This is talking about evaluating dynamic expressions over (semi-?)-structured row-oriented data, for the purpose of filtering.

It contrasts a tree interpreter in C++ with a JITted dynamically generated Lisp expression, with some hand-waving away of what the equivalent JIT in C++ would be, seemingly dismissing it as taking too long (is that what "unpause cosmic time" alludes to? I'm not sure).

The tree interpreter is a little unorthodox - it isn't how I'd write an AST-walking interpreter - and other interpreter techniques like generating linear programs for a simple virtual machine aren't considered. These can be pretty fast, especially with some use of implementation-specific computed goto, available in gcc and clang. It would get rid of the author's worries about recursion and lack of TCO, increase locality and decrease cache usage.

But of course there's not much need to write such an interpreter. Why not use a JIT framework for C++? Depending on the library, it wouldn't be a whole lot more complex than a traversal of the AST.

And the next question is, if the problem is querying plain-text databases, why not use Apache Impala? It's written in C++, and uses LLVM to compile SQL expressions into native code, and can evaluate filters (but not just filters, the full power of SQL) over CSV text.

Maybe Impala and its dependencies is too big, but if that's the case then your data is small and a simple interpreter would be plenty fast enough.
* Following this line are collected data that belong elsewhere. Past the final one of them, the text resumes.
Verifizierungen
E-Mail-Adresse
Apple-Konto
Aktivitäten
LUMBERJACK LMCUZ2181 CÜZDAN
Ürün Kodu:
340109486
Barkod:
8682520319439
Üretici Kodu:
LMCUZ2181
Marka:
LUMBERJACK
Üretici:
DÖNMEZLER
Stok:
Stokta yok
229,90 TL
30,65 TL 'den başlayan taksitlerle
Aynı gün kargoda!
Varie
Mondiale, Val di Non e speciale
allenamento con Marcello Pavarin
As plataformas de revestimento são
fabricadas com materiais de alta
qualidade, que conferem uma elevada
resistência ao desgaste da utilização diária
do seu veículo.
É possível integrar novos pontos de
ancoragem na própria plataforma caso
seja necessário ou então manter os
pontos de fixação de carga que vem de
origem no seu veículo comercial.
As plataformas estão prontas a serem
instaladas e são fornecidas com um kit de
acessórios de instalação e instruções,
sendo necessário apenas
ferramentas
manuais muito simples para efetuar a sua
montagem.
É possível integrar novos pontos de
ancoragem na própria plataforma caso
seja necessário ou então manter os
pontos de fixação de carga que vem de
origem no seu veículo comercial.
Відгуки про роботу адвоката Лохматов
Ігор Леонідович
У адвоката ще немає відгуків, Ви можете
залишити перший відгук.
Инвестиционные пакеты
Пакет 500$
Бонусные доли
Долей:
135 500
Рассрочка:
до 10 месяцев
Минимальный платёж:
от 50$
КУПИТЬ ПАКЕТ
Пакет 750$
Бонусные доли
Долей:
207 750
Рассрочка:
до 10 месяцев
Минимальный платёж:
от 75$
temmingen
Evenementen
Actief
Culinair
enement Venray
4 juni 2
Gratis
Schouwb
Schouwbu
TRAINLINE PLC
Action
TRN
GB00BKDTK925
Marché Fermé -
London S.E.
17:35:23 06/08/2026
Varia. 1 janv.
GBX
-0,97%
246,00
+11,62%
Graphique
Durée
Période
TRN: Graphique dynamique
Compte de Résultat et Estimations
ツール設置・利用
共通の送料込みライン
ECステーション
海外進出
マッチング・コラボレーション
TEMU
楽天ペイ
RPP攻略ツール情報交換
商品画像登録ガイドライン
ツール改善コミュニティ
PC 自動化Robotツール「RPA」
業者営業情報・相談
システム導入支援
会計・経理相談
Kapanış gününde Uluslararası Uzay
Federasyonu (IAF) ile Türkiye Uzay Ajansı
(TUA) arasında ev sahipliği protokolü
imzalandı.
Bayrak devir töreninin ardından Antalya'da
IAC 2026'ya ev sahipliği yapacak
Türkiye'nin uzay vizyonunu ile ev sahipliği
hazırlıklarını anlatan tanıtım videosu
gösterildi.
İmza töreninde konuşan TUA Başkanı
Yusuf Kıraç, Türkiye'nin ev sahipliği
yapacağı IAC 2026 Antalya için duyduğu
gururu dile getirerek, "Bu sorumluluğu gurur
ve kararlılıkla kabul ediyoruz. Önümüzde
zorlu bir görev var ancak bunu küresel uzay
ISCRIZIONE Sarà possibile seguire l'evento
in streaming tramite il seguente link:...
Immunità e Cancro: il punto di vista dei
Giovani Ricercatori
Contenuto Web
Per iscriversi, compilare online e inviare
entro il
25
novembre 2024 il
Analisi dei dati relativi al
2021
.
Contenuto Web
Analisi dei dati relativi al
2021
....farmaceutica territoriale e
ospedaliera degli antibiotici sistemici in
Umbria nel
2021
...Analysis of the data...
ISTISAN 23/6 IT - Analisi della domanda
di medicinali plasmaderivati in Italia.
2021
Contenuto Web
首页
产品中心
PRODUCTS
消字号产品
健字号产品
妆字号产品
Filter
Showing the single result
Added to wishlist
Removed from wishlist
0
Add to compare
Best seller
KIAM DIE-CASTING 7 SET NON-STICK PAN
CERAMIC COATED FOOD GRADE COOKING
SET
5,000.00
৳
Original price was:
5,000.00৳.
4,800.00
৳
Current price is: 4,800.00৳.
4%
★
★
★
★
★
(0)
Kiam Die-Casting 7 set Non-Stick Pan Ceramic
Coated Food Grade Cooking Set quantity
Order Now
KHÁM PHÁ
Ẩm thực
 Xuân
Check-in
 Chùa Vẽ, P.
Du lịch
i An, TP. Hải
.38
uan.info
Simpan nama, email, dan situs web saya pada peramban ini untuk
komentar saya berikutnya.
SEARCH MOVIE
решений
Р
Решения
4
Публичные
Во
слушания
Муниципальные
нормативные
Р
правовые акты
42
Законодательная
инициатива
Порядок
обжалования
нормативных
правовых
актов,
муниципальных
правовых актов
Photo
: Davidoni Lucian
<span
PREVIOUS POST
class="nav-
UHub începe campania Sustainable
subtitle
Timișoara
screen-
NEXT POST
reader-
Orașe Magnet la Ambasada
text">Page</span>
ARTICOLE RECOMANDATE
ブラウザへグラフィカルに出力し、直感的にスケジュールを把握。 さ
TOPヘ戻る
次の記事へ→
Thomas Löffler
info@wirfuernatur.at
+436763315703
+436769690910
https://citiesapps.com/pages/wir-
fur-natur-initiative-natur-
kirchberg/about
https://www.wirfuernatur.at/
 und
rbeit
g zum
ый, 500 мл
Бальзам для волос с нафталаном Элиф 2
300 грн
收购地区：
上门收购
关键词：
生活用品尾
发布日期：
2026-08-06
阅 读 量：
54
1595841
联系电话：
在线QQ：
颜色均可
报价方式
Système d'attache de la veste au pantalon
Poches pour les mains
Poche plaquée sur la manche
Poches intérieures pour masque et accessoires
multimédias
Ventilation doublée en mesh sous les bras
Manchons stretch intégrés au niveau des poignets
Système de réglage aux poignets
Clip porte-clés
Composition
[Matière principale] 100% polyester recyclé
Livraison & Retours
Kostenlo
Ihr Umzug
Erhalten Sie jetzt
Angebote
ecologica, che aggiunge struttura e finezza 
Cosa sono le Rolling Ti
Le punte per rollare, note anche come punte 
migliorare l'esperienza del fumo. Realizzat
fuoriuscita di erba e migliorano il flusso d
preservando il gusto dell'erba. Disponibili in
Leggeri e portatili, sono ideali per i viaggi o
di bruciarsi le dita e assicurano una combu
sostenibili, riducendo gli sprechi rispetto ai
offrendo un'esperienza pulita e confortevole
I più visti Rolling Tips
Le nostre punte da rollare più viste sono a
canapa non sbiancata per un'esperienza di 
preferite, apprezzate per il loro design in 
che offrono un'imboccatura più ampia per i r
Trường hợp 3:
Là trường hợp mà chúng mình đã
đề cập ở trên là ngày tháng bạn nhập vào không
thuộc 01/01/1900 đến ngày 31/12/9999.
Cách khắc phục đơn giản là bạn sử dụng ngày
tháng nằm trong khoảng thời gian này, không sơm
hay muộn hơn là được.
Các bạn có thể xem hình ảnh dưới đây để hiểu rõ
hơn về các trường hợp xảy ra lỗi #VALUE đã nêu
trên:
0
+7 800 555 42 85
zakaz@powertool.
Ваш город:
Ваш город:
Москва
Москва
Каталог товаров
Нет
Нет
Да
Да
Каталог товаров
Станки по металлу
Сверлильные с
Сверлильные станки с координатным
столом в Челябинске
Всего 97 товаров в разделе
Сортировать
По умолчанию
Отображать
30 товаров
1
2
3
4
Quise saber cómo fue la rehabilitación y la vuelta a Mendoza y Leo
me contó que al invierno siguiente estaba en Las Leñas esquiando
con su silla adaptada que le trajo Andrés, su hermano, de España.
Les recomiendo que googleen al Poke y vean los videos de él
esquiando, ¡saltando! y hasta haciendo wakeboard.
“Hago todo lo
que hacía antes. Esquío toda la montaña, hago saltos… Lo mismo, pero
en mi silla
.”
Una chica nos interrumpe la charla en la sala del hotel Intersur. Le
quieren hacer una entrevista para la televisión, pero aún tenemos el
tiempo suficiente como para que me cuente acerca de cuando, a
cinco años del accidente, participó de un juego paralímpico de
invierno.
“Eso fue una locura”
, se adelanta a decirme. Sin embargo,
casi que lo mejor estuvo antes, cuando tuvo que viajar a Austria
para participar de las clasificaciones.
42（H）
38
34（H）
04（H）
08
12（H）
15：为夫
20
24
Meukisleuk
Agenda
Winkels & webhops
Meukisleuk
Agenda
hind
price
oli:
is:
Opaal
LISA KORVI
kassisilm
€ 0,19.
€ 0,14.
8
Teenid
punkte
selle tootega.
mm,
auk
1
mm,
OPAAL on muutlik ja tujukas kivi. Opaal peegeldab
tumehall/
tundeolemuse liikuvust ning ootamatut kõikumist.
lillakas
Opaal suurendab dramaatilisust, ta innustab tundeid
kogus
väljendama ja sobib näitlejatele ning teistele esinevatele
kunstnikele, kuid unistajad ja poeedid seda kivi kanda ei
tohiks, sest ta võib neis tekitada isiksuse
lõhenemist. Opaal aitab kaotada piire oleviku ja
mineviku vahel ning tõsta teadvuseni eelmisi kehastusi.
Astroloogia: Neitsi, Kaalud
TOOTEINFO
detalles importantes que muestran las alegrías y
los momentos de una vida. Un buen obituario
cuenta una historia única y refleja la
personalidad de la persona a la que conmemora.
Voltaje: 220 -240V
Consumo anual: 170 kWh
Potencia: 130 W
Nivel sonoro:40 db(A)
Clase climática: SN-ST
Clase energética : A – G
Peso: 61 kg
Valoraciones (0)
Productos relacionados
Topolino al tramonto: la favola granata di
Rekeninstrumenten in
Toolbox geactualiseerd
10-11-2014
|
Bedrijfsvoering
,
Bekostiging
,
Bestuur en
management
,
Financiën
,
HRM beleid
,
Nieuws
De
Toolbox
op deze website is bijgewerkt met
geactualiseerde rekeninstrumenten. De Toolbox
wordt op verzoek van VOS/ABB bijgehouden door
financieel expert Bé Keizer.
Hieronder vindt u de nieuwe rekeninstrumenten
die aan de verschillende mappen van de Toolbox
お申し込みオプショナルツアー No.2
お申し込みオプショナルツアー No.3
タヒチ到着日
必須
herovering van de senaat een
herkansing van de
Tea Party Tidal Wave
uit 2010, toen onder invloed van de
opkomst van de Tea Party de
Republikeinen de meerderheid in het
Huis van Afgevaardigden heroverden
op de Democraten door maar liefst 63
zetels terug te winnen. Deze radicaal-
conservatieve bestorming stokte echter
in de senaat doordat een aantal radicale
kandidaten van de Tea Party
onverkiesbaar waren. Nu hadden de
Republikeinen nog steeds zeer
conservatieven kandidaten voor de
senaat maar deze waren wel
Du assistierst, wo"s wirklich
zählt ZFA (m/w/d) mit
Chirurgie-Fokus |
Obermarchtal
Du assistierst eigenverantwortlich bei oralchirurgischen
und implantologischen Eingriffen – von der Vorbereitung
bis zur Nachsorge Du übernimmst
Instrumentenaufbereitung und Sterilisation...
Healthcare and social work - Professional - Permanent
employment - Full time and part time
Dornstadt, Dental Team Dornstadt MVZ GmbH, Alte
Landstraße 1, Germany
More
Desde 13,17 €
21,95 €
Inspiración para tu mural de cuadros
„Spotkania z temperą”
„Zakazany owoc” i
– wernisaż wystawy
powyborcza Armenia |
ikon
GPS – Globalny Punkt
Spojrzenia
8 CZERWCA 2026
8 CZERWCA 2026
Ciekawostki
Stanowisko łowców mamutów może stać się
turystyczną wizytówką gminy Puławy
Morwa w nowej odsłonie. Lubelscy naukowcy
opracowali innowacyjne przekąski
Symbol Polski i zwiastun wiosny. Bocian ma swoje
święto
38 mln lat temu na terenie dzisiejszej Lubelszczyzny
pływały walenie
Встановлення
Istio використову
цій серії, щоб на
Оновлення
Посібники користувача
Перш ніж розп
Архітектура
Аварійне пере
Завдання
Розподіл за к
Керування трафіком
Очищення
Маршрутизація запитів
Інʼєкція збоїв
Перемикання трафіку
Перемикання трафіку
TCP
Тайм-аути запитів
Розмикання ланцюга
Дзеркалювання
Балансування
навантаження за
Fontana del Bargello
Implementing a "simple virtual machine" for a particular task is greenspunning[1]. Introducing a JIT library is work, complexity, debug and portability issues. LLVM compiles much slower to native code as the Clasp[2] guys notice comparing to SBCL. And in the end, any of these would be at most "competitive" to the simple Common Lisp implementation in speed (which is even portable across the different implementations).